His proposal also would create conservation zones on the utilities' watersheds, allow the state to get the low-cost power the utilities generate for themselves and require the utilities' parent companies to help defray the utilities' red ink.

Davis said a final deal would not be reached until next week at the soonest, and he acknowledged that negotiations with the utilities, power generators and lawmakers would be tough. "This is like threading a needle," he said.

Generators, who are refusing to sell power to the credit- poor, cash-strapped utilities, were skeptical about the Davis plan. The companies said their bills continue to mount and that nothing in Davis' proposal protects their right to be paid.

"This is too little too late. We need details. We need assurances," said Gary Ackerman, acting executive director of the Western Power Trading Forum of Menlo Park, which represents power providers. "We believe that without those elements, we don't know how much good this is going to do," he said.

Power generators feared a "bloated bureaucracy would be in charge," Ackerman added.

Richard Wheatley, a spokesman for Texas-based Reliant Energy Inc., agreed.

"A new bureaucracy? The devil is in the details," he said. "There are problems, and all of us have fairly sizable accounts receivable. We have a lot of questions about future and current power, and how we are going to be reimbursed."

Reliant faces at least $2 million daily in unpaid electricity bills in California, and an energy producers' trade group said other companies are in a similar fix.

Currently, power providers don't have the state's promise they will be paid for the highest-priced, peak power.

"This is the real ax that people I represent have to grind," Ackerman said.

Davis acknowledged that his four-point proposal, anchored by the state's acquisition of the utilities' $3.1 billion transmission system, was far from complete and that even the companies it is intended to help -- the utilities -- had reservations.

"I'm not sure the utilities are in love with this idea," Davis said wryly.

Consumer advocates were also critical, although they generally favored the state's acquisition of a critical piece of the state's electricity system.

"The structure looks good to us, but will the structure be the basis of a fair deal or is it a fig leaf for a bailout? " said Nettie Hoge of the Utility Reform Network.

Republican criticism of Davis' handling of the crisis grew more pointed Friday.

Secretary of State Bill Jones, the state's ranking Republican officeholder and a political foe of Davis, offered his sharpest criticism to date of the governor's handling of the electricity crisis.
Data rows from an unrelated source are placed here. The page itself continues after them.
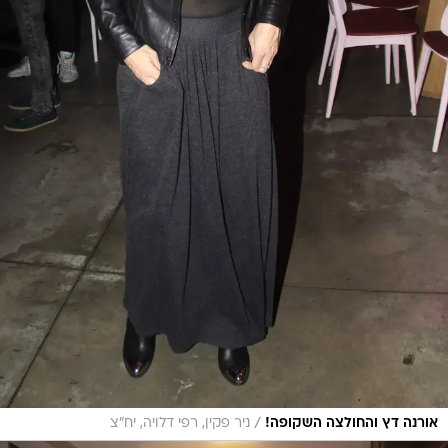
/
אורנה דץ והחולצה השקופה!
ניר פקין, רפי דלויה, יח"צ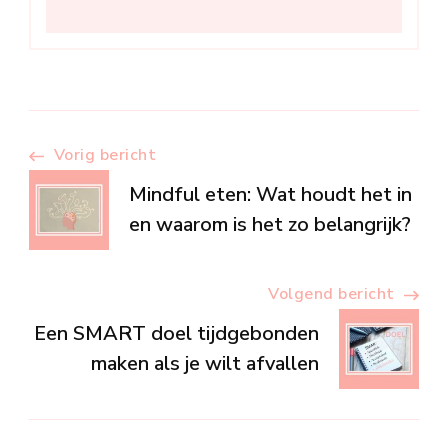
Berichtnavigatie
Vorig bericht
Mindful eten: Wat houdt het in
en waarom is het zo belangrijk?
Volgend bericht
Een SMART doel tijdgebonden
maken als je wilt afvallen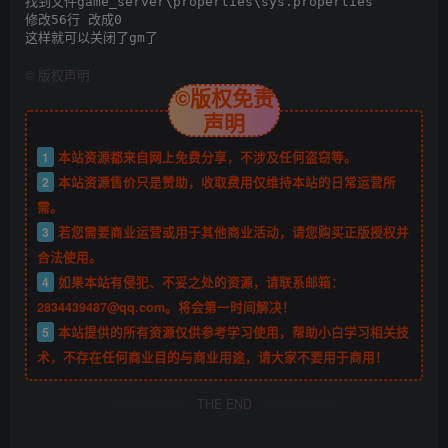
找到文件game_server\properties\sys.properties

修改56行 改成0

这样就可以关闭了gm了
©
版权声明
©版权免责
声明
1
本站资源都来自网上免费分享，不涉及任何盗窃等。
2
本站资源售价只是赞助，收取费用仅维持本站的日常运营所
需。
3
若您需要商业运营或用于其他商业活动，请您购买正版授权并
合法使用。
4
如果本站有侵犯、不妥之处的资源，请联系邮箱：
2834439487@qq.com。将会第一时间解决！
5
本站提供的所有资源仅供参考学习使用，帮助小白学习相关技
术，不存在任何商业目的与商业用途，请大家不要用于商用！
THE END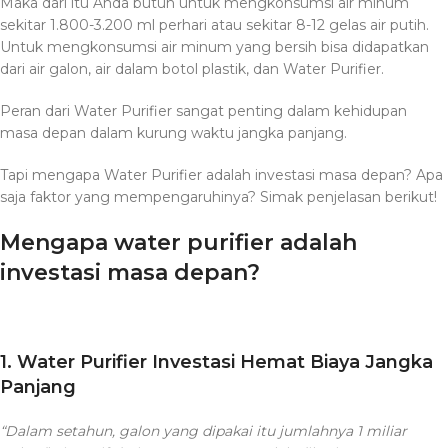
Maka dari itu Anda butuh untuk mengkonsumsi air minum
sekitar 1.800-3.200 ml perhari atau sekitar 8-12 gelas air putih.
Untuk mengkonsumsi air minum yang bersih bisa didapatkan
dari air galon, air dalam botol plastik, dan Water Purifier.
Peran dari Water Purifier sangat penting dalam kehidupan
masa depan dalam kurung waktu jangka panjang.
Tapi mengapa Water Purifier adalah investasi masa depan? Apa
saja faktor yang mempengaruhinya? Simak penjelasan berikut!
Mengapa water purifier adalah
investasi masa depan?
1. Water Purifier Investasi Hemat Biaya Jangka
Panjang
“Dalam setahun, galon yang dipakai itu jumlahnya 1 miliar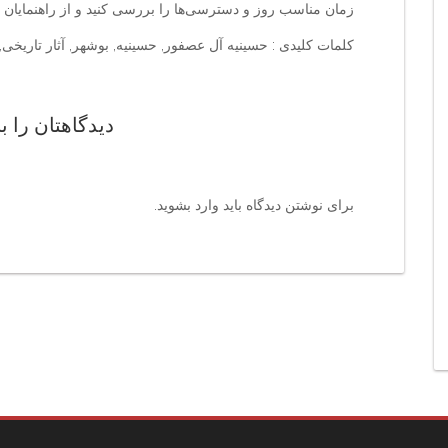
زمان مناسب روز و دسترسی‌ها را بررسی کنید و از راهنمایان 
کلمات کلیدی : حسینیه آل عصفور, حسینیه, بوشهر, آثار تاریخ
دیدگاهتان را ب
برای نوشتن دیدگاه باید
وارد بشوید
.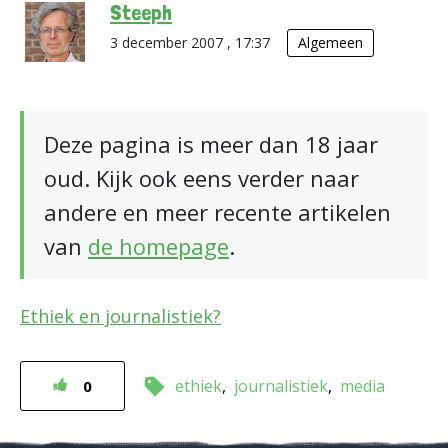
Steeph
3 december 2007 , 17:37
Algemeen
Deze pagina is meer dan 18 jaar
oud. Kijk ook eens verder naar
andere en meer recente artikelen
van
de homepage
.
Ethiek en journalistiek?
ethiek
journalistiek
media
0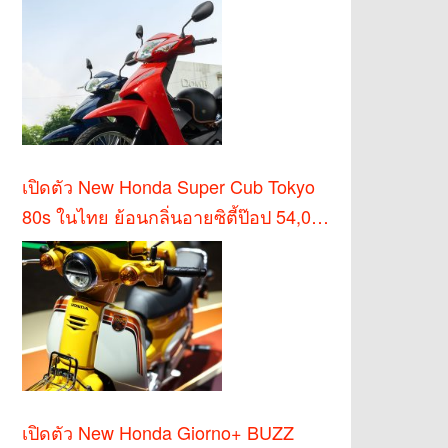
เปิดตัว New Honda Super Cub Tokyo
80s ในไทย ย้อนกลิ่นอายซิตี้ป๊อป 54,000
บาท
เปิดตัว New Honda Giorno+ BUZZ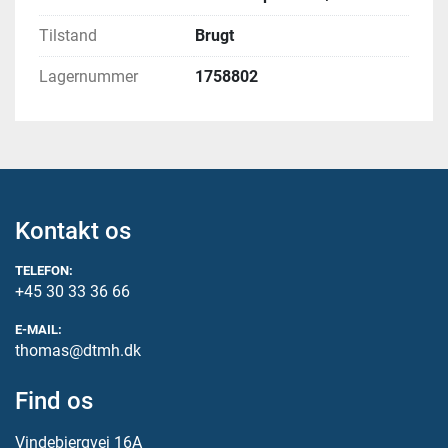
Tilstand
Brugt
Lagernummer
1758802
Kontakt os
TELEFON:
+45 30 33 36 66
E-MAIL:
thomas@dtmh.dk
Find os
Vindebjergvej 16A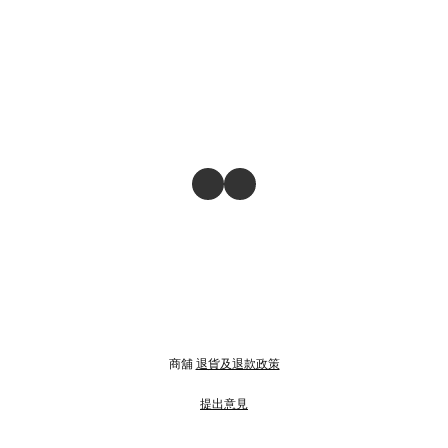
商舖
退貨及退款政策
提出意見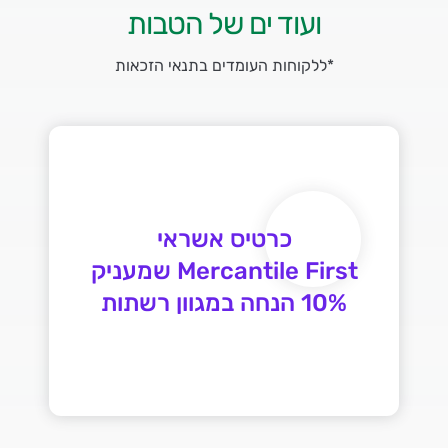
ועוד ים של הטבות
*ללקוחות העומדים בתנאי הזכאות
Mercantile First שמעניק
10% הנחה במגוון רשתות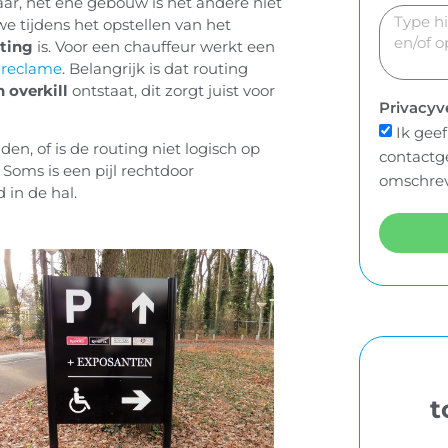
 Maar, het ene gebouw is het andere niet
e tijdens het opstellen van het
hting
is. Voor een chauffeur werkt een
lreclame
. Belangrijk is dat routing
 overkill
ontstaat, dit zorgt juist voor
Privacyv
Ik gee
den, of is de routing niet logisch op
contactg
Soms is een pijl rechtdoor
omschrev
 in de hal.
t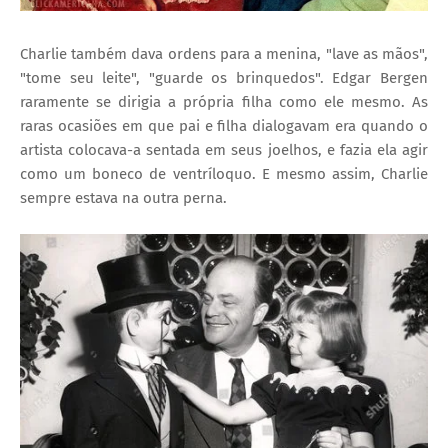
Charlie também dava ordens para a menina, "lave as mãos",
"tome seu leite", "guarde os brinquedos". Edgar Bergen
raramente se dirigia a própria filha como ele mesmo. As
raras ocasiões em que pai e filha dialogavam era quando o
artista colocava-a sentada em seus joelhos, e fazia ela agir
como um boneco de ventríloquo. E mesmo assim, Charlie
sempre estava na outra perna.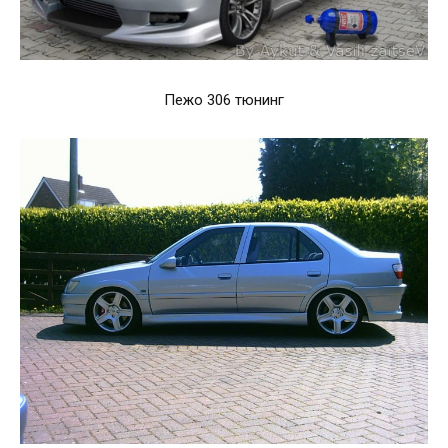
Пежо 306 тюнинг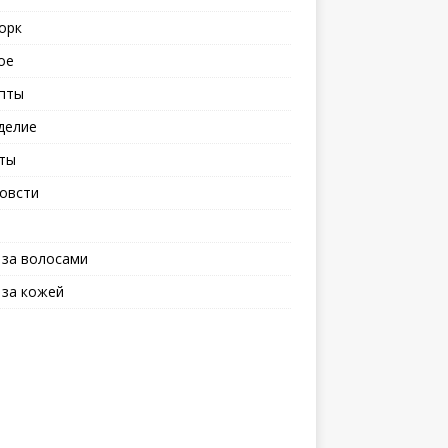
орк
ое
пты
делие
ты
овсти
 за волосами
 за кожей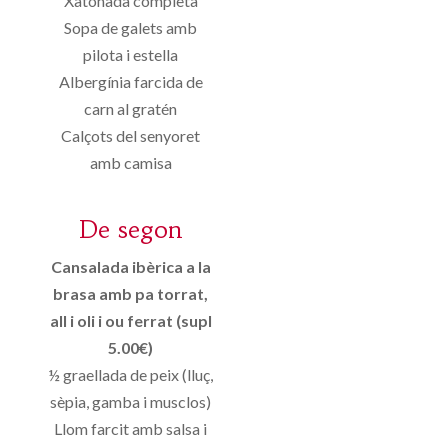
Xatonada completa
Sopa de galets amb
pilota i estella
Albergínia farcida de
carn al gratén
Calçots del senyoret
amb camisa
De segon
Cansalada ibèrica a la
brasa amb pa torrat,
all i oli i ou ferrat (supl
5.00€)
½ graellada de peix (lluç,
sèpia, gamba i musclos)
Llom farcit amb salsa i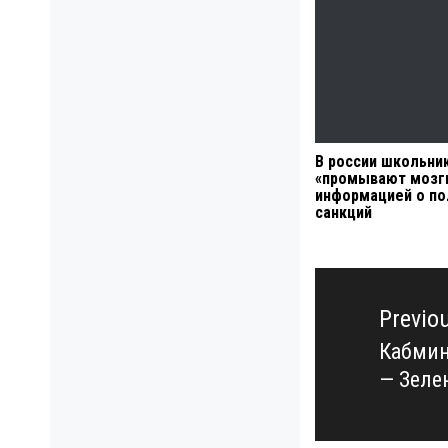
В россии школьни
«промывают мозг
информацией о по
санкций
Навигация
по
Previo
записям
Кабмин
Previo
— Зеле
post: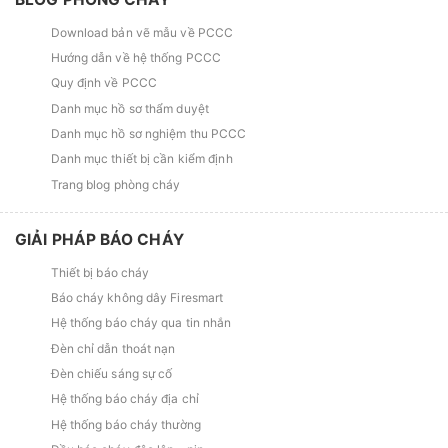
Download bản vẽ mẫu về PCCC
Hướng dẫn về hệ thống PCCC
Quy định về PCCC
Danh mục hồ sơ thẩm duyệt
Danh mục hồ sơ nghiệm thu PCCC
Danh mục thiết bị cần kiểm định
Trang blog phòng cháy
GIẢI PHÁP BÁO CHÁY
Thiết bị báo cháy
Báo cháy không dây Firesmart
Hệ thống báo cháy qua tin nhắn
Đèn chỉ dẫn thoát nạn
Đèn chiếu sáng sự cố
Hệ thống báo cháy địa chỉ
Hệ thống báo cháy thường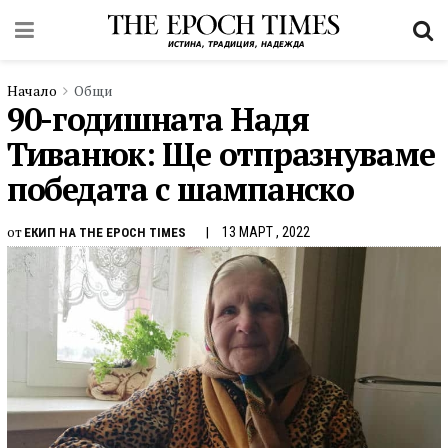
Начало
Общи
90-годишната Надя
Тиванюк: Ще отпразнуваме
победата с шампанско
от
13 МАРТ , 2022
ЕКИП НА THE EPOCH TIMES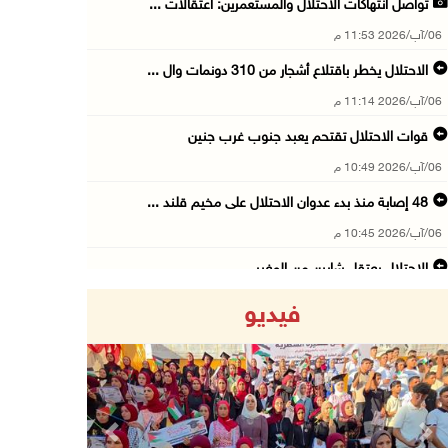
تواصل انتهاكات الاحتلال والمستعمرين: اعتقالات ...
06/آب/2026 11:53 م
الاحتلال يخطر باقتلاع أشجار من 310 دونمات وال ...
06/آب/2026 11:14 م
قوات الاحتلال تقتحم يعبد جنوب غرب جنين
06/آب/2026 10:49 م
48 إصابة منذ بدء عدوان الاحتلال على مخيم قلند ...
06/آب/2026 10:45 م
الاحتلال يعتقل شابين من المغير
06/آب/2026 10:27 م
فيديو
وزير الداخلية يبحث مع مكافحة المخدرات الدولي ...
06/آب/2026 10:01 م
رئيس بلدية الخليل يطلع وفدا أميركيا على تطورا ...
06/آب/2026 09:59 م
Previous
Next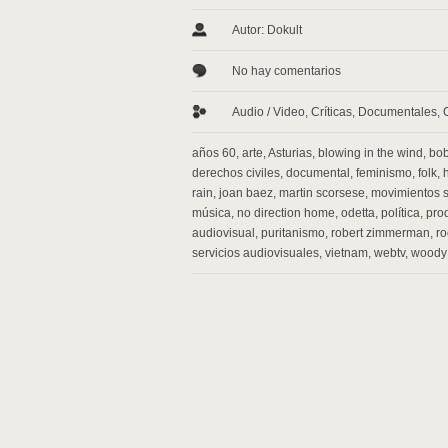
Autor: Dokult
No hay comentarios
Audio / Video
,
Críticas
,
Documentales
,
años 60
,
arte
,
Asturias
,
blowing in the wind
,
bob
derechos civiles
,
documental
,
feminismo
,
folk
,
rain
,
joan baez
,
martin scorsese
,
movimientos s
música
,
no direction home
,
odetta
,
política
,
pro
audiovisual
,
puritanismo
,
robert zimmerman
,
ro
servicios audiovisuales
,
vietnam
,
webtv
,
woody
"The option presented today, 'socializing' the grid, if you will, is only one option. There should be a private-sector option, a private workout involving Wall Street and the utilities. The state should not be getting into the energy business, which is where we are rushing headlong."

Assembly Minority Leader Bill Campbell, R-Orange, said Davis' plan was premature and complained that the governor failed to consult GOP leaders.

Freshman Assemblyman Keith Richman, R-Sun Valley, floated his own proposal. Under Richman's plan, the two utilities would each be required to build one 500-megawatt power plant every year from 2003 to 2009 -- for a total of 7,000 megawatts.

The state would own 40 percent of these power plants until 2011, when the state would sell its share.

Richman said his proposal "helps provide a solution to the underlying problem of not enough power supply."

"The governor's proposal of purchasing the grid does nothing to answer the underlying problem," he said.